- EXTRAIT DU DOCUMENT:
Innovation et Connaissance

Quand la BITD devient le pivot stratégique de l'Europe, prise entre l'urgence de la guerre de masse et la foudre de l'innovation disruptive.


David Commarmond
Vendredi 7 Novembre 2025


Paris, le 9 octobre 2025. Le Pavillon Gabriel a servi de théâtre, ce matin-là, à une réflexion critique sur l'avenir de la Base Industrielle et Technologique de Défense (BITD) européenne.



Organisées par l'agence TNP Consulting, avec le soutien notable du Général André Lanata, et animées par Frédéric Simotel (BFM), ces tables rondes ont réuni un parterre de professionnels pour décortiquer les enjeux d’un réarmement nécessaire. 
 
L'événement s'est déroulé sur fond de "fermeture de la mondialisation heureuse" et d'une nouvelle ère marquée par la rivalité des puissances et la violence. Le constat de départ est sans appel : après des décennies de désarmement et la recherche des "dividendes de la paix," l'Europe doit renoncer à ses illusions et se préparer aux conflits de longue durée pour préserver la démocratie et la liberté. La crédibilité de l'Europe est aujourd'hui fragilisée par son manque de puissance industrielle et militaire.

Table Ronde 1 : Le Nouveau Modèle Industriel de Défense – Se Préparer à l’Économie de Guerre

La première table ronde a mis en lumière la triple inversion de tendance à laquelle est confrontée l’industrie de défense, selon le Général Lanata.
 

1. L'urgence du réarmement et de la masse : L'Europe doit passer d’un régime de production lente et ponctuelle à un objectif d'accélération et de production massive. Benoît Laroche de Roussan (DGA) a insisté sur le fait que la France s'y "prépare résolument", distinguant le temps court (le réarmement en cours depuis 2017) et le temps long (la préparation à basculer réellement dans l'économie de guerre).

2. Le besoin opérationnel a fondamentalement changé : il faut désormais considérer un risque de conflit de haute intensité, couplé à la confrontation dans les nouveaux domaines (spatial, grands fonds marins, guerre cognitive). Les enseignements récents montrent qu'il est possible de combiner "masse avec des technologies très avancées et peu chères", introduisant des ruptures industrielles. Il est crucial de développer des équipements "bas coût capables de saturer les défenses adverses".

- ÉNONCÉ DE L'EXERCICE:
Répondez brièvement aux questions suivantes à partir de l'extrait sur la BITD européenne présenté ci-dessus.
1. Qui a animé les tables rondes organisées par l'agence TNP Consulting ?
2. Depuis quelle année le réarmement en cours a-t-il commencé, selon Benoît Laroche de Roussan ?
3. Quels nouveaux domaines de confrontation sont cités dans le deuxième point de la première table ronde ?

- DONNÉES FOURNIES:
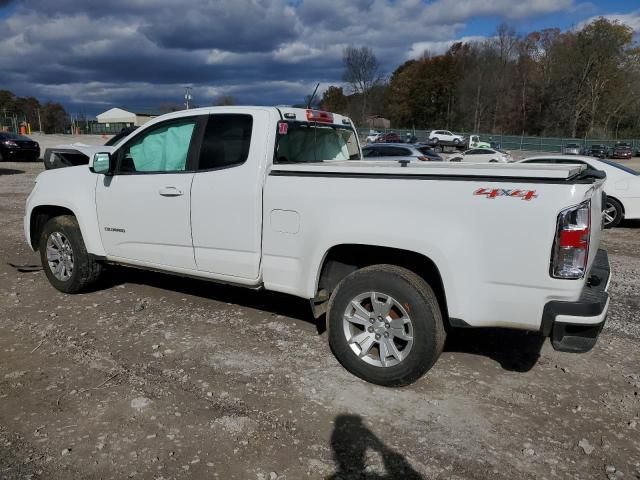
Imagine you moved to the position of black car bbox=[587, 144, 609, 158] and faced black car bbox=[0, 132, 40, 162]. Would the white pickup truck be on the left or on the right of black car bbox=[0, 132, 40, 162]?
left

- CORRIGÉ DÉTAILLÉ:
1. Frédéric Simotel (BFM).
2. Depuis 2017.
3. Le spatial, les grands fonds marins et la guerre cognitive.